__WHAT THE EXERCISE ASKS__
Restate the listing below word for word, omitting any images.
==*==
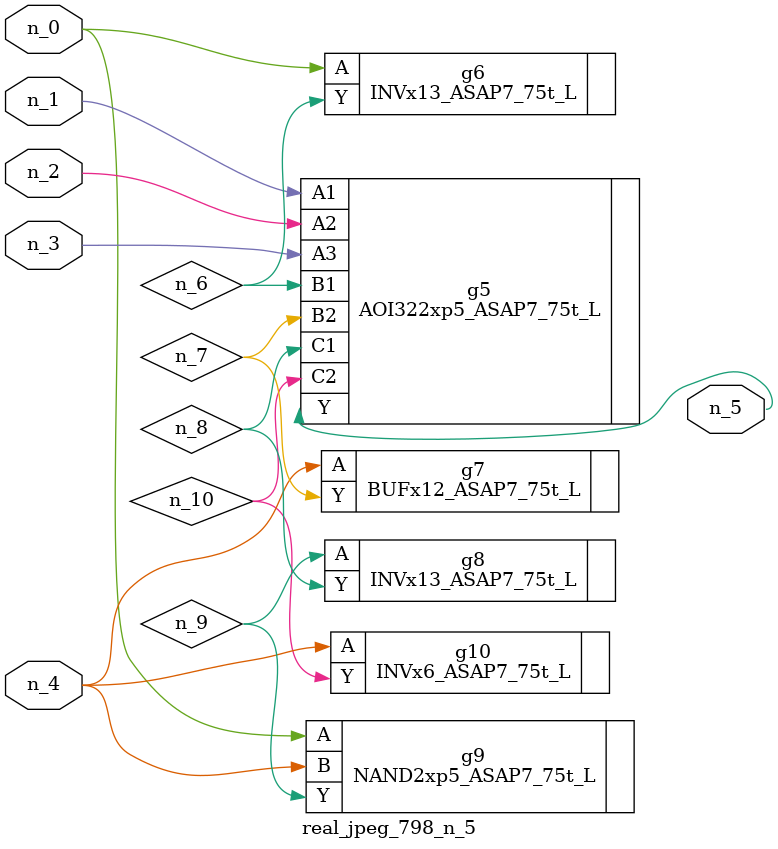
<source format=v>
module real_jpeg_798_n_5 (n_4, n_0, n_1, n_2, n_3, n_5);

input n_4;
input n_0;
input n_1;
input n_2;
input n_3;

output n_5;

wire n_8;
wire n_6;
wire n_7;
wire n_10;
wire n_9;

INVx13_ASAP7_75t_L g6 ( 
.A(n_0),
.Y(n_6)
);

NAND2xp5_ASAP7_75t_L g9 ( 
.A(n_0),
.B(n_4),
.Y(n_9)
);

AOI322xp5_ASAP7_75t_L g5 ( 
.A1(n_1),
.A2(n_2),
.A3(n_3),
.B1(n_6),
.B2(n_7),
.C1(n_8),
.C2(n_10),
.Y(n_5)
);

BUFx12_ASAP7_75t_L g7 ( 
.A(n_4),
.Y(n_7)
);

INVx6_ASAP7_75t_L g10 ( 
.A(n_4),
.Y(n_10)
);

INVx13_ASAP7_75t_L g8 ( 
.A(n_9),
.Y(n_8)
);


endmodule
</source>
==*==
__TASK SOLUTION__
<source format=v>
module real_jpeg_798_n_5 (n_4, n_0, n_1, n_2, n_3, n_5);

input n_4;
input n_0;
input n_1;
input n_2;
input n_3;

output n_5;

wire n_8;
wire n_6;
wire n_7;
wire n_10;
wire n_9;

INVx13_ASAP7_75t_L g6 ( 
.A(n_0),
.Y(n_6)
);

NAND2xp5_ASAP7_75t_L g9 ( 
.A(n_0),
.B(n_4),
.Y(n_9)
);

AOI322xp5_ASAP7_75t_L g5 ( 
.A1(n_1),
.A2(n_2),
.A3(n_3),
.B1(n_6),
.B2(n_7),
.C1(n_8),
.C2(n_10),
.Y(n_5)
);

BUFx12_ASAP7_75t_L g7 ( 
.A(n_4),
.Y(n_7)
);

INVx6_ASAP7_75t_L g10 ( 
.A(n_4),
.Y(n_10)
);

INVx13_ASAP7_75t_L g8 ( 
.A(n_9),
.Y(n_8)
);


endmodule
</source>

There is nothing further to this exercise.